幼い女の子を抱きかかえた金髪の大人が氷河なのであれば、年齢的に そういうことになる。
だが、氷河と明るい笑顔の小さな女の子 ――これほど不自然で違和感を覚える組み合わせが他にあるだろうか。

「こっちが大人になった僕なの……?」
この画像の意味が、全くわからない。
どういうシチュエーションなのか、なぜ こんな画像が 自分の未来として映し出されるのか、まるで わからない。
わかることが何もなくて混乱している瞬に、怪しいフード男は、
「これが、未来のおまえの姿だ。おまえは、幸せな家族の一員になるようだぞ」
と、画像の解説(?)をしてくれる。
「おまえは、綺麗で幸せな大人になるんだ。
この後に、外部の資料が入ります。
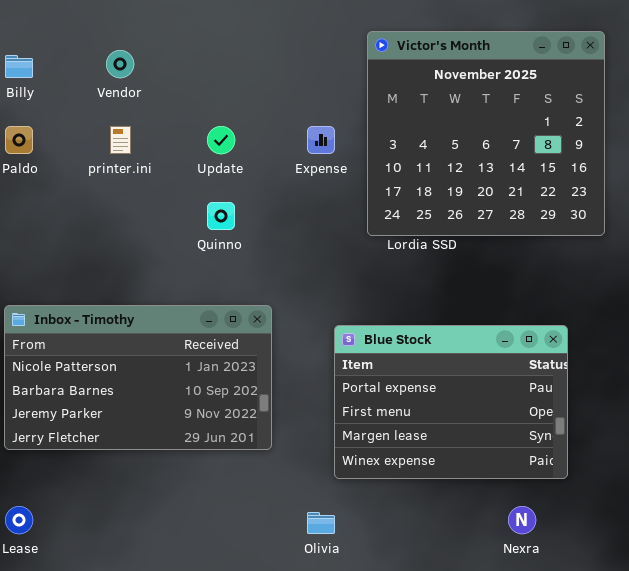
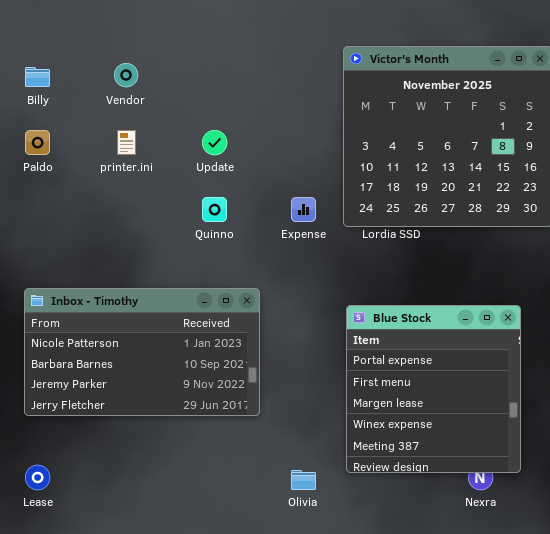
Expense: [307,126,335,154] -> [291,197,316,222], moved
Blue Stock: [334,325,568,479] -> [346,305,521,473], resized

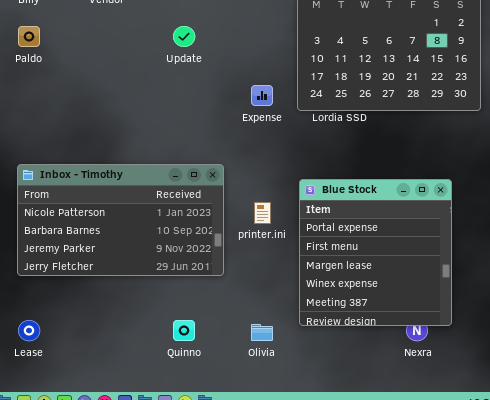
printer.ini: [117,130,136,155] -> [254,202,271,224], moved
Quinno: [202,197,227,222] -> [173,320,195,341], moved

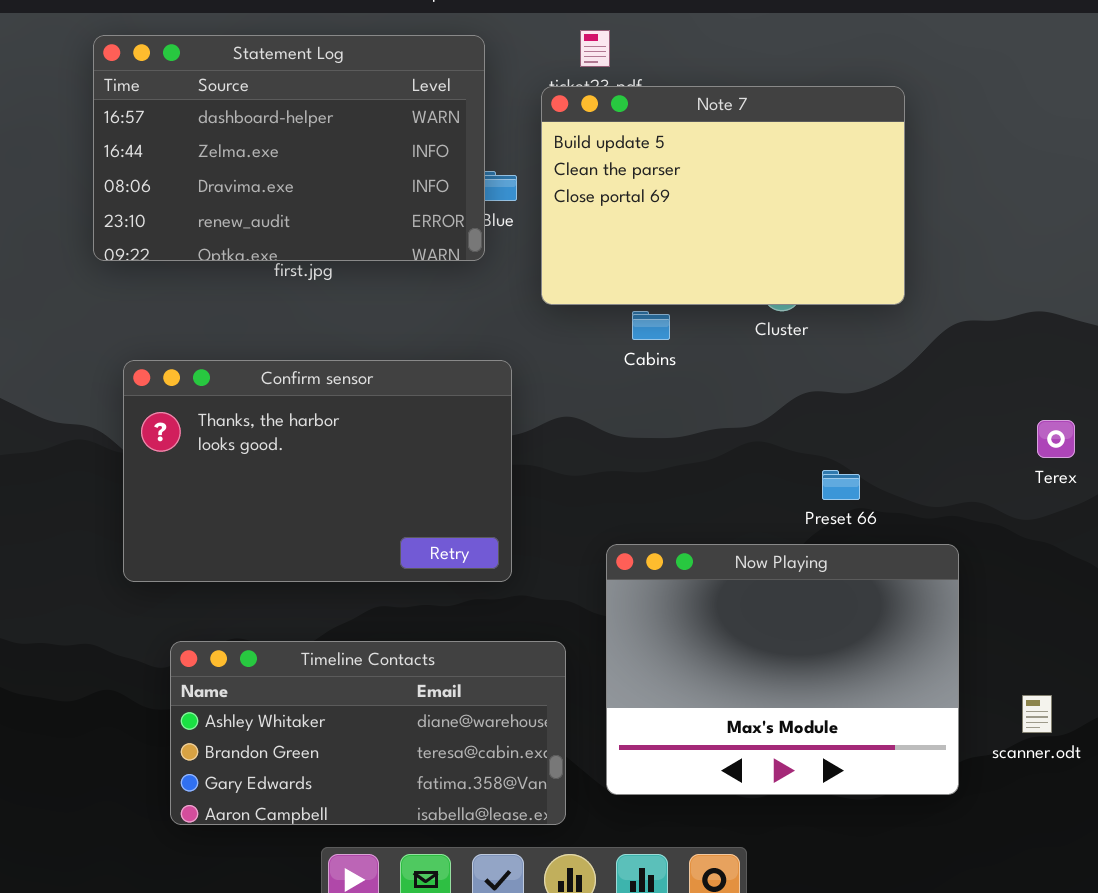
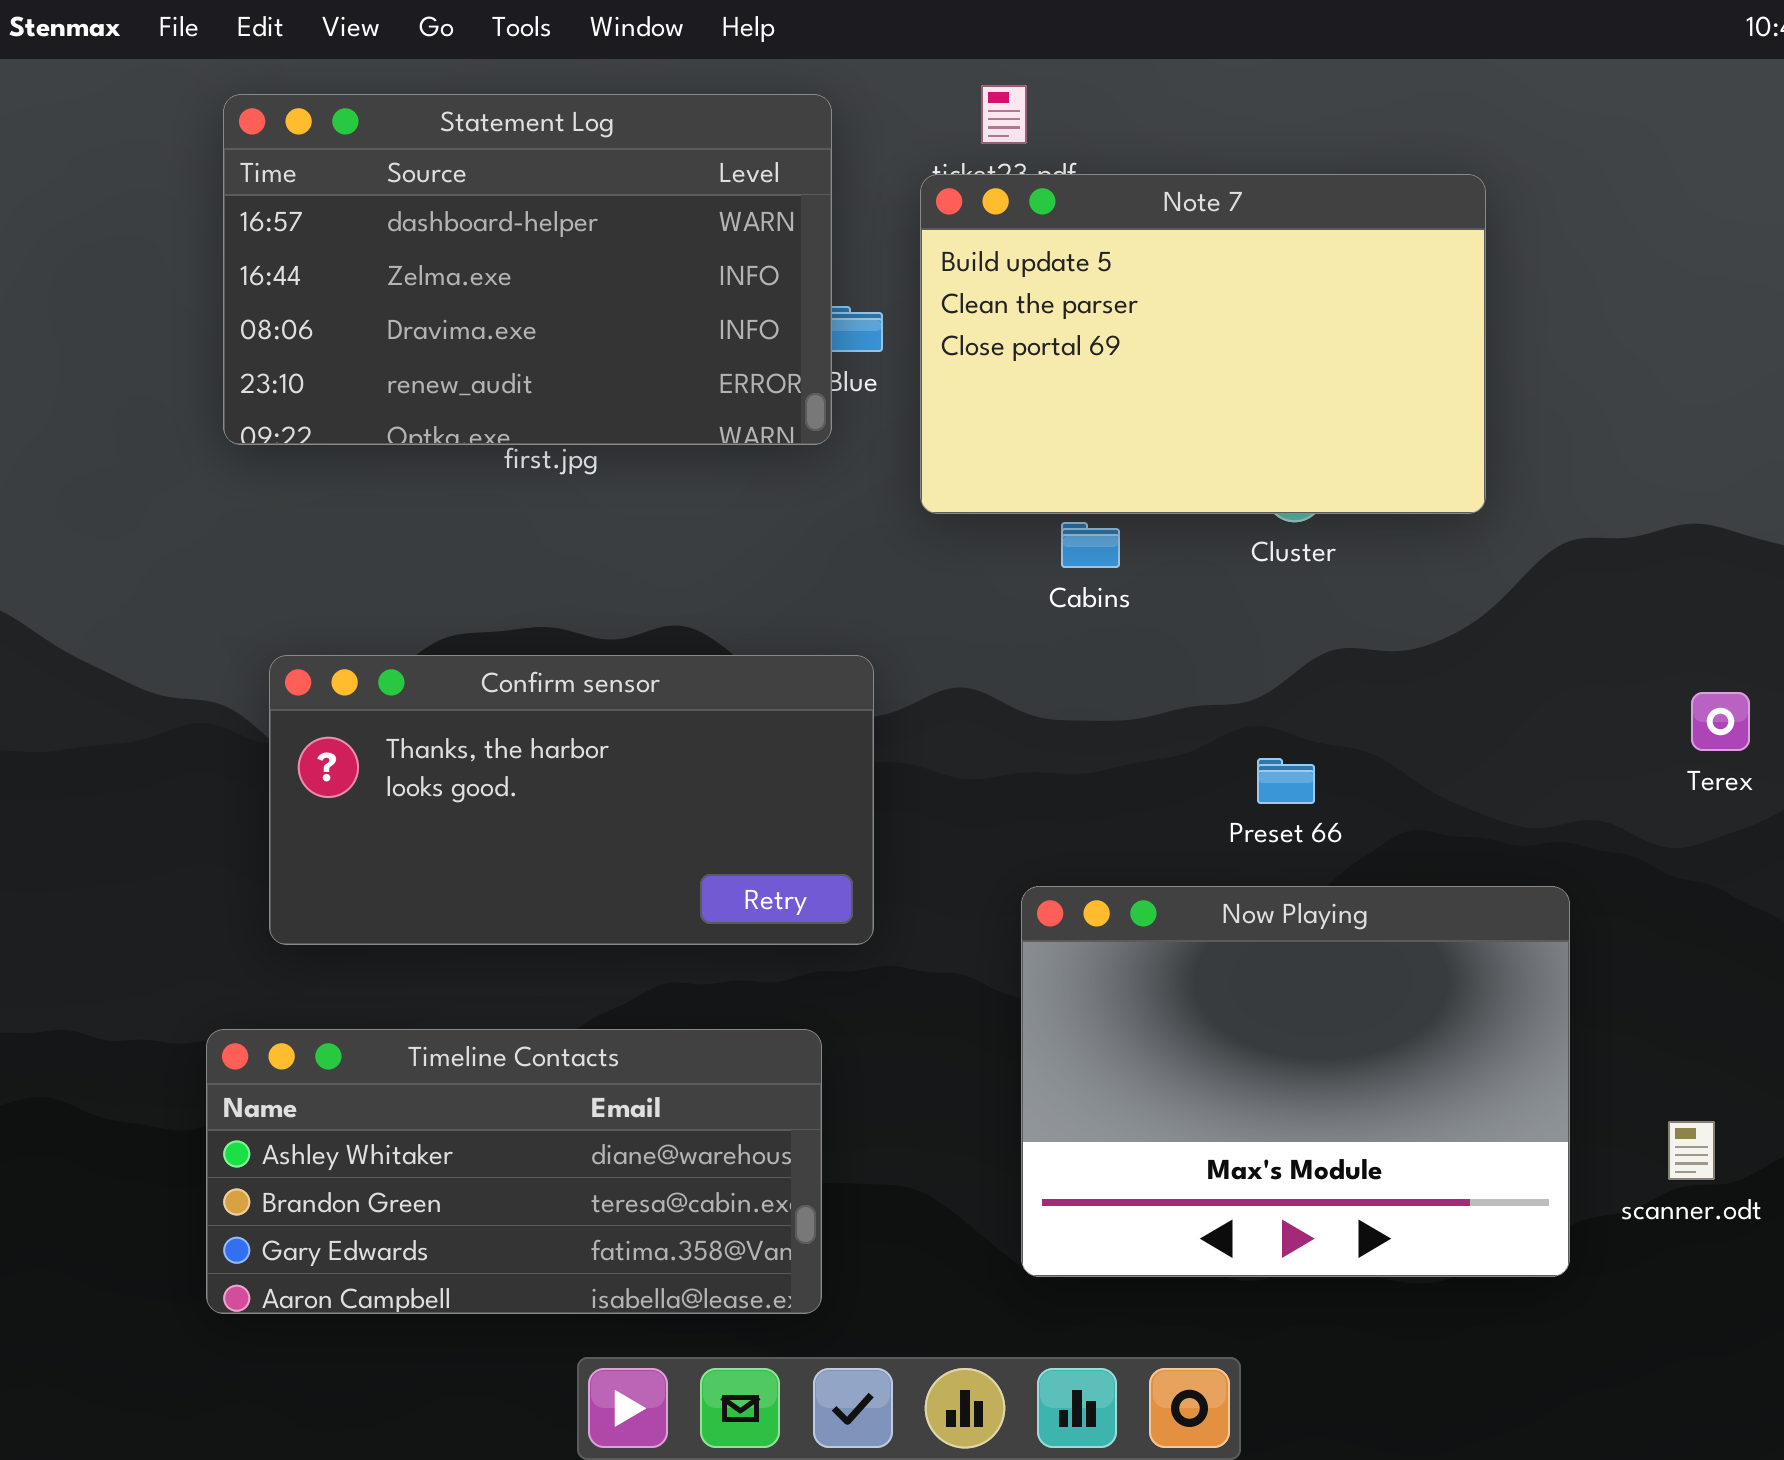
Confirm sensor: [123,360,512,582] -> [269,655,874,945], resized
Preset 66: [822,470,860,500] -> [1257,758,1315,804], moved
Timeline Contacts: [170,641,566,825] -> [206,1029,822,1314], moved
聖闘士になれずに死んだりしない」

怪しいフード男がそう言って、瞬の表情を確かめようとしたのか、上体を少し ひねって 前方に傾けてきた。
その弾みで、黒いフードの中から、金色の髪が ひとふさ、さらりと零れ落ちる。
(えっ)

その短い声を、実際に音として形作ったのだったか、それは瞬の胸中で響いた声にすぎなかったのか。
いずれにしても、瞬が その声を発した時には既に、怪しいフード男の姿は城戸邸の裏庭から消えてしまっていた。
『悲しんでいる君を愛す』
すっかり秋のそれになった庭の風。
そこには、群れて咲くことをしないリンドウが一輪、悲しげな色の花を、秋の風に揺らしているばかりだった。